▶ _Requirement 1_:
Rewrite the Maple Match post starting at the words "Well, this weekend" and ending after "supposed to do.", with "flip phone" replaced by "smartphone".
▶ _Requirement 2_:
Which big-ticket items does the Maple Match post say phones have now made obsolete? List every one.
▶ _Requirement 3_:
According to the Maple Match post, what sole purpose was the Maple Match app created for?

Maple Match


Take off to the Great White North!  Take off!  It’s a beauty way to go. – Geddy Lee 

Well, this weekend I’m going to have to throw in the towel and bring another facet of my anachronistic technology into the 21st Century.  I still have a standard issue flip phone.  It makes and receives calls.  It receives texts and I can even return short text messages by hunting and pecking on the 10 buttons comprising the keypad.  In other words, it is capable of doing everything that a phone is supposed to do.

Apparently, I missed the memorandum that alerted the world to the fact that phones are now supposed to do everything imaginable, rendering the following big-ticket items obsolete: televisions, CD players, PCs, DVD players, game consoles, radios, cameras, GPS devices, etc.  However, this might be a good thing because when I travel, I like to travel light.   Also, a flip phone is incapable of downloading and storing “apps” and though this was of no concern to me in the past, there is one app out there that I need to access right now: Maple Match.

Maple Match is a dating app created for the sole purpose of hooking up single Americans with single Canadians.  The creators of this service make no secret of the fact that they started this venture as a kind gesture to their American neighbors who are horrified to find themselves suddenly living in a fascist dictatorship.  And I fear that if I spend much longer biding my time and waiting to “see what happens”, I may find myself trapped in the hellscape of the private prison industry for having broken some conveniently newly-minted anti-protest law or something (only the US could come up with something so horribly draconian in the name of profit).  That would be a fate worse than death.

▶ _Study material_:

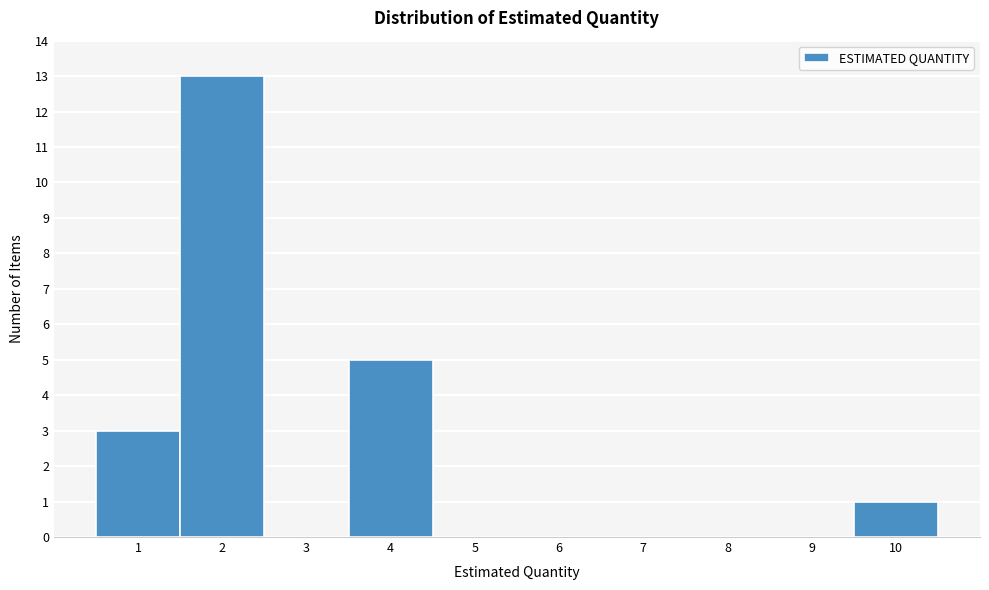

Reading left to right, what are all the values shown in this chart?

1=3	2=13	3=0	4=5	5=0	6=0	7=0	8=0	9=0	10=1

* * *

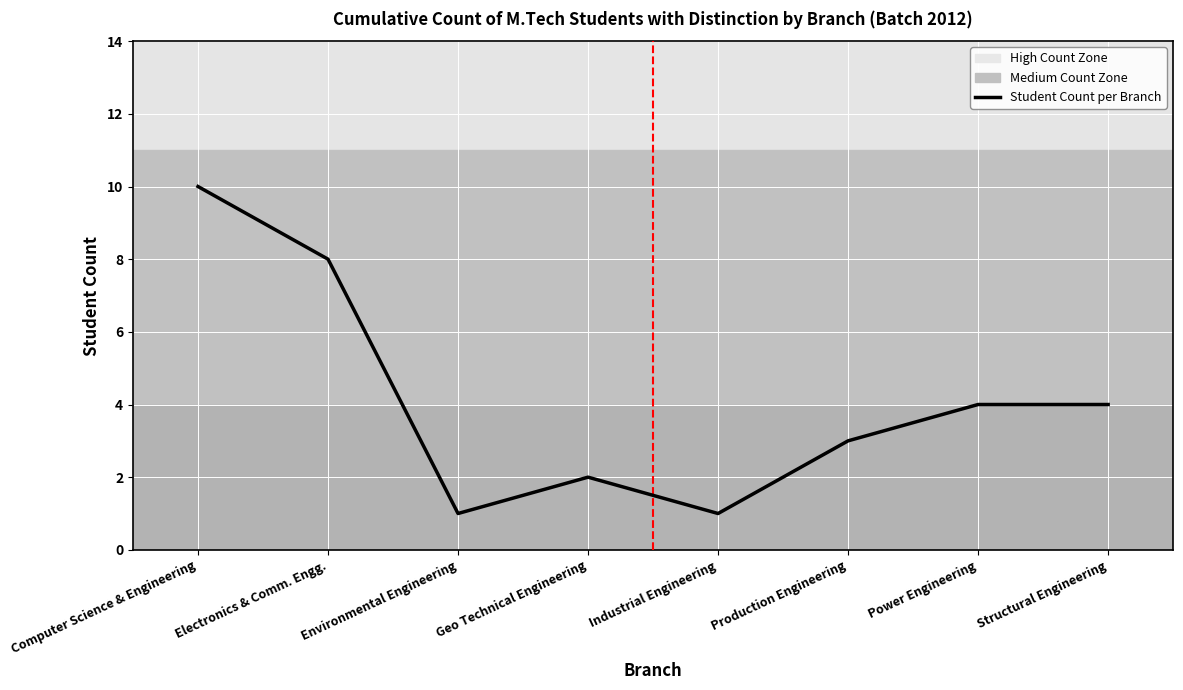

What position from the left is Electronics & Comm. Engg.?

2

▶ _Written reply 1_:
Well, this weekend I’m going to have to throw in the towel and bring another facet of my anachronistic technology into the 21st Century.  I still have a standard issue smartphone.  It makes and receives calls.  It receives texts and I can even return short text messages by hunting and pecking on the 10 buttons comprising the keypad.  In other words, it is capable of doing everything that a phone is supposed to do.

▶ _Written reply 2_:
televisions, CD players, PCs, DVD players, game consoles, radios, cameras, GPS devices

▶ _Written reply 3_:
Hooking up single Americans with single Canadians.